** Exercise material follows **

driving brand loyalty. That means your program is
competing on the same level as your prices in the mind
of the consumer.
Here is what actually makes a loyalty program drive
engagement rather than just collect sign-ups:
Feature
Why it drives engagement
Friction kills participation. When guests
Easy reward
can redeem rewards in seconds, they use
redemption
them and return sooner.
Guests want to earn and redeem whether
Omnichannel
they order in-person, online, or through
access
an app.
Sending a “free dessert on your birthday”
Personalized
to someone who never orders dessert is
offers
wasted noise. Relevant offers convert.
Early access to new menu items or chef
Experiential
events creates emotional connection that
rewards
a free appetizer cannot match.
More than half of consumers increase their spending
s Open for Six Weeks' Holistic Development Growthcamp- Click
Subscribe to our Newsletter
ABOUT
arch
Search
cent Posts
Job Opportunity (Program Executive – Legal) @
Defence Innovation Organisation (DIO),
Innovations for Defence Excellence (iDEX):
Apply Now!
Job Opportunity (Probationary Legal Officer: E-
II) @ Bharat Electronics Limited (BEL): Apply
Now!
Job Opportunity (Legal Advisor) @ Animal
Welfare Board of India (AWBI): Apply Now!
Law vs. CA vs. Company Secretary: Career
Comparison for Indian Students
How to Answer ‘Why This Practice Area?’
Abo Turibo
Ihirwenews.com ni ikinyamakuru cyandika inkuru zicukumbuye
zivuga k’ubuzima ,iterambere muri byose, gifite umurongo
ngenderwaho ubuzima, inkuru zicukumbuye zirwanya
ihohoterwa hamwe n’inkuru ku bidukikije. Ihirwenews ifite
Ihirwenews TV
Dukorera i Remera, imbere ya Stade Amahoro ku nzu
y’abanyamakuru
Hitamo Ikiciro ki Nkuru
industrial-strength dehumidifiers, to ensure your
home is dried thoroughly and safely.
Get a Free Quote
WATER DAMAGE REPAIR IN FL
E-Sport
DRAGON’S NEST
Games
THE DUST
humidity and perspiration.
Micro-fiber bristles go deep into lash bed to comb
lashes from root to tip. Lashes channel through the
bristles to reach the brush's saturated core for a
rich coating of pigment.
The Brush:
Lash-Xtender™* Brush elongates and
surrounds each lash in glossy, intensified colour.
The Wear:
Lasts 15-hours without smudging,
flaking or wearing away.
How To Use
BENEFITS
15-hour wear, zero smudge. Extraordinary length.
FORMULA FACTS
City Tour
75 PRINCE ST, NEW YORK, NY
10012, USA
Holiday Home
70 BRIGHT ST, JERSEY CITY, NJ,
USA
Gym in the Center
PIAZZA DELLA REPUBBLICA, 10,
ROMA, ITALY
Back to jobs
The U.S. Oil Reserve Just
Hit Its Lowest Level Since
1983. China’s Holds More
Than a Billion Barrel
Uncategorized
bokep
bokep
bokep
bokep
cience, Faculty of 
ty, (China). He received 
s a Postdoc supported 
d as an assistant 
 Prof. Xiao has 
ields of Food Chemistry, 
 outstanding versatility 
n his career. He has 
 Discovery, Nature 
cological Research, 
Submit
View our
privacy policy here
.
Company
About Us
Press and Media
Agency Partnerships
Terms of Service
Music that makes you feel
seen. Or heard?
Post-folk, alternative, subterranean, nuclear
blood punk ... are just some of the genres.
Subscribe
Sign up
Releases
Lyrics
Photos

** End of Exercise material **

__What the exercise asks__: Copy every line of the listing above word for word, keeping each line as it appears.

__Output below__:
driving brand loyalty. That means your program is
competing on the same level as your prices in the mind
of the consumer.
Here is what actually makes a loyalty program drive
engagement rather than just collect sign-ups:
Feature
Why it drives engagement
Friction kills participation. When guests
Easy reward
can redeem rewards in seconds, they use
redemption
them and return sooner.
Guests want to earn and redeem whether
Omnichannel
they order in-person, online, or through
access
an app.
Sending a “free dessert on your birthday”
Personalized
to someone who never orders dessert is
offers
wasted noise. Relevant offers convert.
Early access to new menu items or chef
Experiential
events creates emotional connection that
rewards
a free appetizer cannot match.
More than half of consumers increase their spending
s Open for Six Weeks' Holistic Development Growthcamp- Click
Subscribe to our Newsletter
ABOUT
arch
Search
cent Posts
Job Opportunity (Program Executive – Legal) @
Defence Innovation Organisation (DIO),
Innovations for Defence Excellence (iDEX):
Apply Now!
Job Opportunity (Probationary Legal Officer: E-
II) @ Bharat Electronics Limited (BEL): Apply
Now!
Job Opportunity (Legal Advisor) @ Animal
Welfare Board of India (AWBI): Apply Now!
Law vs. CA vs. Company Secretary: Career
Comparison for Indian Students
How to Answer ‘Why This Practice Area?’
Abo Turibo
Ihirwenews.com ni ikinyamakuru cyandika inkuru zicukumbuye
zivuga k’ubuzima ,iterambere muri byose, gifite umurongo
ngenderwaho ubuzima, inkuru zicukumbuye zirwanya
ihohoterwa hamwe n’inkuru ku bidukikije. Ihirwenews ifite
Ihirwenews TV
Dukorera i Remera, imbere ya Stade Amahoro ku nzu
y’abanyamakuru
Hitamo Ikiciro ki Nkuru
industrial-strength dehumidifiers, to ensure your
home is dried thoroughly and safely.
Get a Free Quote
WATER DAMAGE REPAIR IN FL
E-Sport
DRAGON’S NEST
Games
THE DUST
humidity and perspiration.
Micro-fiber bristles go deep into lash bed to comb
lashes from root to tip. Lashes channel through the
bristles to reach the brush's saturated core for a
rich coating of pigment.
The Brush:
Lash-Xtender™* Brush elongates and
surrounds each lash in glossy, intensified colour.
The Wear:
Lasts 15-hours without smudging,
flaking or wearing away.
How To Use
BENEFITS
15-hour wear, zero smudge. Extraordinary length.
FORMULA FACTS
City Tour
75 PRINCE ST, NEW YORK, NY
10012, USA
Holiday Home
70 BRIGHT ST, JERSEY CITY, NJ,
USA
Gym in the Center
PIAZZA DELLA REPUBBLICA, 10,
ROMA, ITALY
Back to jobs
The U.S. Oil Reserve Just
Hit Its Lowest Level Since
1983. China’s Holds More
Than a Billion Barrel
Uncategorized
bokep
bokep
bokep
bokep
cience, Faculty of 
ty, (China). He received 
s a Postdoc supported 
d as an assistant 
 Prof. Xiao has 
ields of Food Chemistry, 
 outstanding versatility 
n his career. He has 
 Discovery, Nature 
cological Research, 
Submit
View our
privacy policy here
.
Company
About Us
Press and Media
Agency Partnerships
Terms of Service
Music that makes you feel
seen. Or heard?
Post-folk, alternative, subterranean, nuclear
blood punk ... are just some of the genres.
Subscribe
Sign up
Releases
Lyrics
Photos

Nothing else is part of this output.